— Text shown —
A collaborator of mine, who was a friend first and a good one, and I have been in a series of knock down, drag out arguments about what sort of statistical information to include (his field), and what sort of papers to cite (in my field) on a paper we’re working on together. It’s been really frustrating, because I have felt disrespected through it. Specifically with regard to the paper citation. The statistical thing is his bailiwick, and while I feel like he’s trying to put in more than is necessary, and more than is anywhere else in the literature on the same topic, I can’t really argue too much, because he has a PhD in biostats and epidemiology, and I don’t.

The citation is really frustrating. He admits that the only reason he wants to cite a particular paper is because it’s a glamour mag article and one of the only ones germane to our topic. I agree, but it’s a total piece of shit that should never have been published as it is. It’s a perfect example of what happens when physicians try to be engineers: i.e., they’re smart people out of their field who generally can pull off just enough good work to do something stupidly dangerous and have it look good.

So I want, if we must cite the paper (and he’s right that if we don’t cite it reviewers will probably wonder why we didn’t.), to point out that it’s a steaming pile of hot garbage. We settled on pointing out that it is deficient in an area that our paper addresses. Which is really insufficient for me, but it’s not worth dying on the hill, I guess. And hopefully, the way we address the same ground as that paper will do the job of pointing out its inadequacy without us having to make it explicit.

But this colleague and I have butted heads pretty constantly over the last 16 years, and I was still in a tuxedo at his wedding. And the wedding march up there on the music page? That was played as his bride walked down the aisle. So it’ll be fine. It’s just frustrating. I’m submitting the paper tonight. But I’m curious, how do other scientists, as well as other people, handle disputes of this nature. Essentially, honest disagreement about how to frame and report results.

How, specifically, do you avoid feeling personally slighted when someone disagrees with your expertise in your field, when it isn’t theirs? Where is the place for feelings at work?

5 Comments leave one →
  1. 18 May 2012 12:35

    I would pick my battles carefully. If the paper is insufficient and yours addresses the holes, that sounds good to me. A publication is not the place to blast another. Letters to Nature and Science would be.
    I once had to sever professional ties with a fellow who was a micro-manager and could not make up his mind about anything on a project we worked on. It was not a pretty time. Somehow, in the midst of thinking him the biggest asshole in the institute and having divorced myself from working with him, we still remained collegial. I made him cry that day and have since made amends. Perhaps I was the bigger asshole.

— Source material —
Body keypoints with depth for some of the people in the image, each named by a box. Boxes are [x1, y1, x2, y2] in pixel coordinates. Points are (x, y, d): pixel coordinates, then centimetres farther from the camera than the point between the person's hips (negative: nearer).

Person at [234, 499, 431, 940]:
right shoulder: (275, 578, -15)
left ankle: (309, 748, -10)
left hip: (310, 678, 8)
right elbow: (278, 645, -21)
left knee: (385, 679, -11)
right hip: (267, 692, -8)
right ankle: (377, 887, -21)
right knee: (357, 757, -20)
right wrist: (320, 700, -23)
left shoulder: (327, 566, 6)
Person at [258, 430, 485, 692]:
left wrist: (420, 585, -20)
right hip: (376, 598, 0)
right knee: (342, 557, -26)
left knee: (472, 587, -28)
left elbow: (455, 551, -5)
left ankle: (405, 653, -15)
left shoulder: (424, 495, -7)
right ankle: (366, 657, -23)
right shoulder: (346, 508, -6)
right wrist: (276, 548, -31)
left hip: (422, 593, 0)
...
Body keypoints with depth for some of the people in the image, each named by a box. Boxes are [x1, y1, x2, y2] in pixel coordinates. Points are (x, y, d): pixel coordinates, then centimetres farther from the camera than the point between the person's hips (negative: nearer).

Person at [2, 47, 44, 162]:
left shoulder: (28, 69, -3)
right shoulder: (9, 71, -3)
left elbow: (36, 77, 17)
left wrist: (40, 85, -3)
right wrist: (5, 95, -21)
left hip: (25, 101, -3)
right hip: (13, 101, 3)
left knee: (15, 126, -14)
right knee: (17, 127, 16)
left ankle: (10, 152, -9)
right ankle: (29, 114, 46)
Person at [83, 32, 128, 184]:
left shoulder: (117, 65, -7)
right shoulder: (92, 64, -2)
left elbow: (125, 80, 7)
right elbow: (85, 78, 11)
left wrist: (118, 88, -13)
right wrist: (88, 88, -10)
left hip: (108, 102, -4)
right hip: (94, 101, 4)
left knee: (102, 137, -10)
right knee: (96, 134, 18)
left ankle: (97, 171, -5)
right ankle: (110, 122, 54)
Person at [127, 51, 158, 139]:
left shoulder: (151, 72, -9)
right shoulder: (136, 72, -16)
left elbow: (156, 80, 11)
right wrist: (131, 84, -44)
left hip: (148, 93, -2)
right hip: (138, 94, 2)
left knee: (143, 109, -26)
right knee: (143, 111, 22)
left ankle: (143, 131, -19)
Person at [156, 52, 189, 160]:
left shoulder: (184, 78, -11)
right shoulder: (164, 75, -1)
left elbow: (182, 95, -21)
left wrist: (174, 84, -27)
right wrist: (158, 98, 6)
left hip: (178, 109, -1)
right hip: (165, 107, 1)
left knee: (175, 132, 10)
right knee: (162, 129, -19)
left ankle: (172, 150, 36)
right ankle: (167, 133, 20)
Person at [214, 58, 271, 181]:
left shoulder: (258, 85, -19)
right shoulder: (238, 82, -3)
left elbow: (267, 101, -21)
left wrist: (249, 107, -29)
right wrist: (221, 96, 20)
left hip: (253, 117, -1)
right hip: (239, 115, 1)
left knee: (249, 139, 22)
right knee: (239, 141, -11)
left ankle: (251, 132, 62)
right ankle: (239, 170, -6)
==
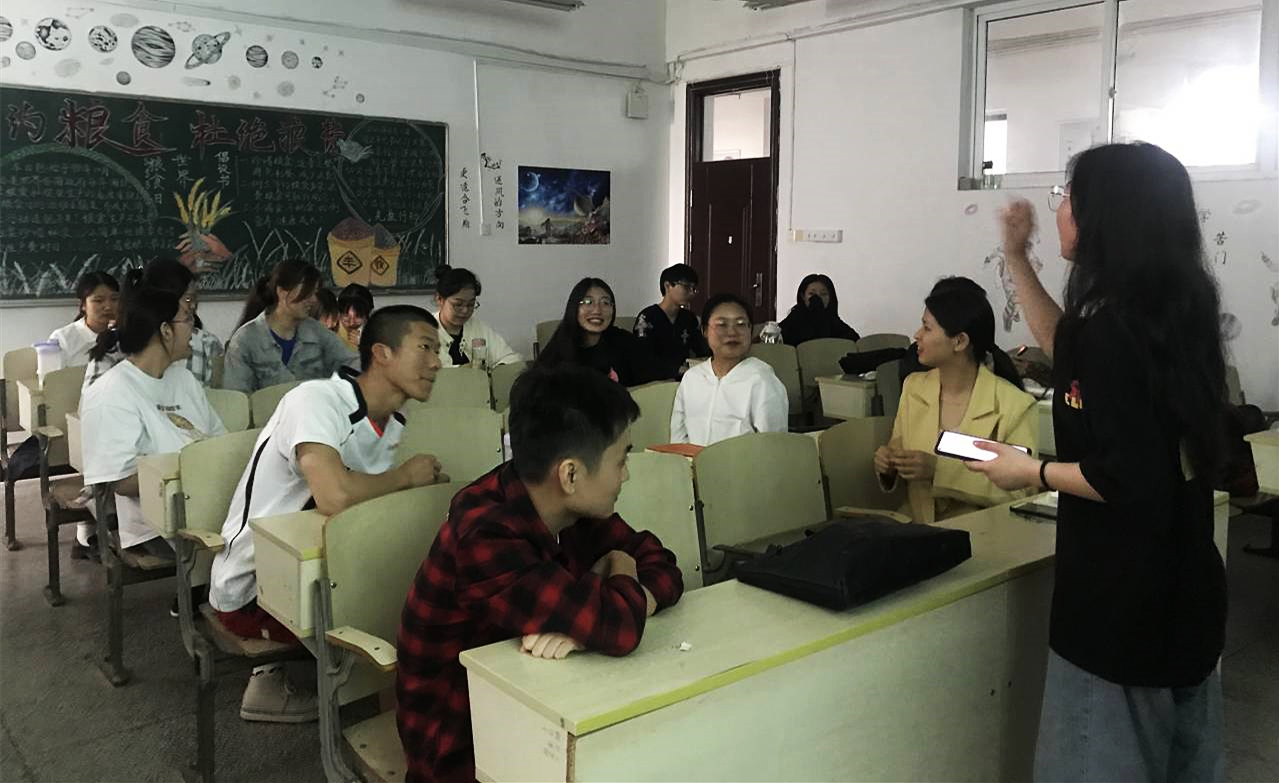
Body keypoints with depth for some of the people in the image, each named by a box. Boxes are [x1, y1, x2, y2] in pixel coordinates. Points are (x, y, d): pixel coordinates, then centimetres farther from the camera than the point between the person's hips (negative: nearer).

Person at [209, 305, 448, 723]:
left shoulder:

— Things to do —
1. Repeat a section of the post about the dispute with a collaborator word for word, beginning at the words "But this colleague" and stopping after the words "feelings at work?".
2. In the post about the dispute with a collaborator, what degree does the collaborator hold?
The listing has no connection to the post.

— Responses to the exercise —
1.
But this colleague and I have butted heads pretty constantly over the last 16 years, and I was still in a tuxedo at his wedding. And the wedding march up there on the music page? That was played as his bride walked down the aisle. So it’ll be fine. It’s just frustrating. I’m submitting the paper tonight. But I’m curious, how do other scientists, as well as other people, handle disputes of this nature. Essentially, honest disagreement about how to frame and report results.

How, specifically, do you avoid feeling personally slighted when someone disagrees with your expertise in your field, when it isn’t theirs? Where is the place for feelings at work?

2. A PhD in biostats and epidemiology.